Glucocorticoids potentiate the adenylyl cyclase—cAMP system mediated immunoreactive β-endorphin production and secretion from hypothalamic neurons in culture

Abstract

Beta-endorphin(βEP) 1−31, a potent opioid peptide of proopiomelanocortin (POMC) derivatives, is produced and released from neurons at arcuate nuclei of the rat hypothalamus. Although dexamethasone (DM) suppresses the production and secretion of POMC related peptides from rat pituitary corticotrophs, the effect of glucocorticoids on the function of hypothalamic βEP neurons remains unclear.

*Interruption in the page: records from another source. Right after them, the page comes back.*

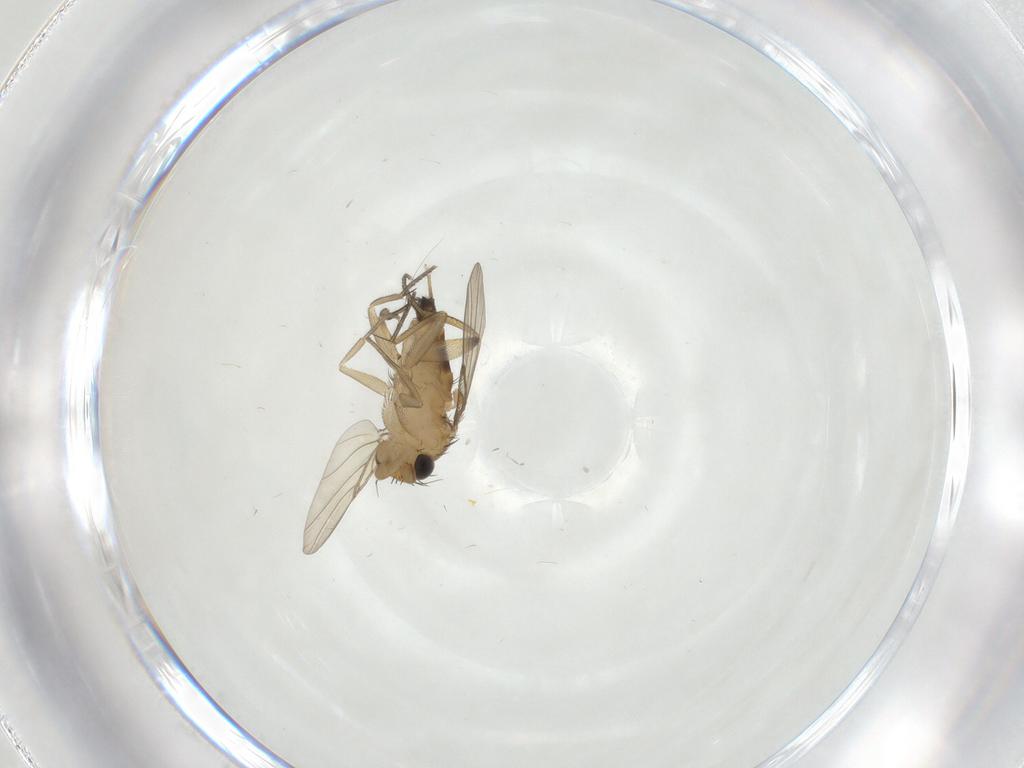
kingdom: Animalia
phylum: Arthropoda
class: Insecta
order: Diptera
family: Phoridae
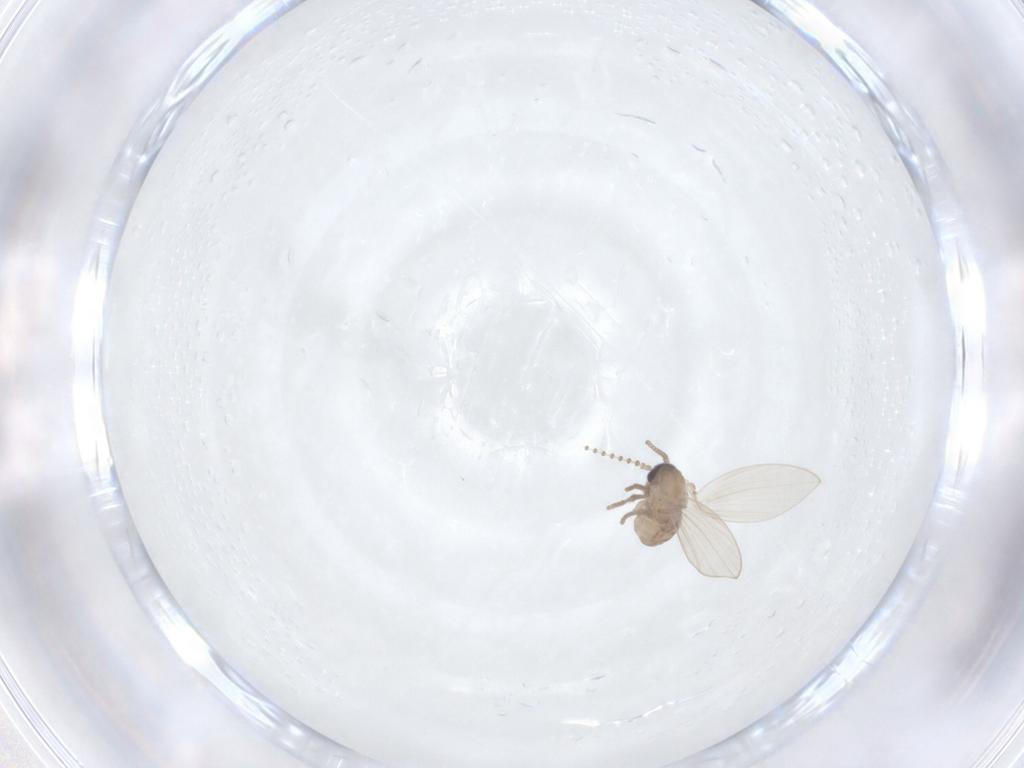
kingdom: Animalia
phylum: Arthropoda
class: Insecta
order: Diptera
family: Psychodidae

Employing long term monolayer cultures of neonatal rat hypothalamic cells, we report here that 4 day treatment with 10 μM of forskolin increased ir-βEP levels in cell content and culture media by approximately1.7 ( P < 0.05) and 4.1 times ( P < 0.01) above vehicle treated control cultures (mean ±S.E.M., 47.3 ± 2.6 pg/well 40.4 ± 3.0 pg/well; n = 3) respectively. Although 4 day treatment with DM alone had little effect on the release and the cell content of ir-βEP, it significantly enhanced forskolin-induced elevation of ir-βEP levels in cell content and in culture media. The effect of DM was dose-related and time-dependent, with an EC 50 of about 1 nM; at this concentration DM enhanced ir-βEP secretion about2.1 times ( P < 0.01) above that induced by 10 μM of forskolin alone. Furthermore, the potentiating effect of DM was specifically suppressed by 100 nM of RU38486 ( P < 0.01), a glucocorticoid receptor antagonist, but not by an equivalent dose of RU28318, a mineralocorticoid receptor antagonist. In addition, Northern blot analysis showed that forskolin (10 μM) increased the abundance of POMC mRNA 1.4 fold above that of vehicle treated control cultures. Whereas by itself, DM (10 nM) had little effect on the level of POMC mRNA, it enhanced forskolin-stimulated increase of the abundance of POMC mRNA approximately 2.6 times. Moreover, DM also augmented1.6 times ( P < 0.05) forskolin-induced but not 3-isobutyl-1-methylxanthine (IBMX)-induced increase of cAMP production (5.5 ± 0.4 pmol/well; mean ± S.E.M., n = 3) in the cultures. Taken together, our findings suggest that in contrast to the inhibitory effect on pituitary corticotrophs, glucocorticoids enhance the production and secretion of βEP from rat hypothalamic neurons by facilitating the stimulatory effect mediated, in part, through the adenylyl cyclase-cAMP system.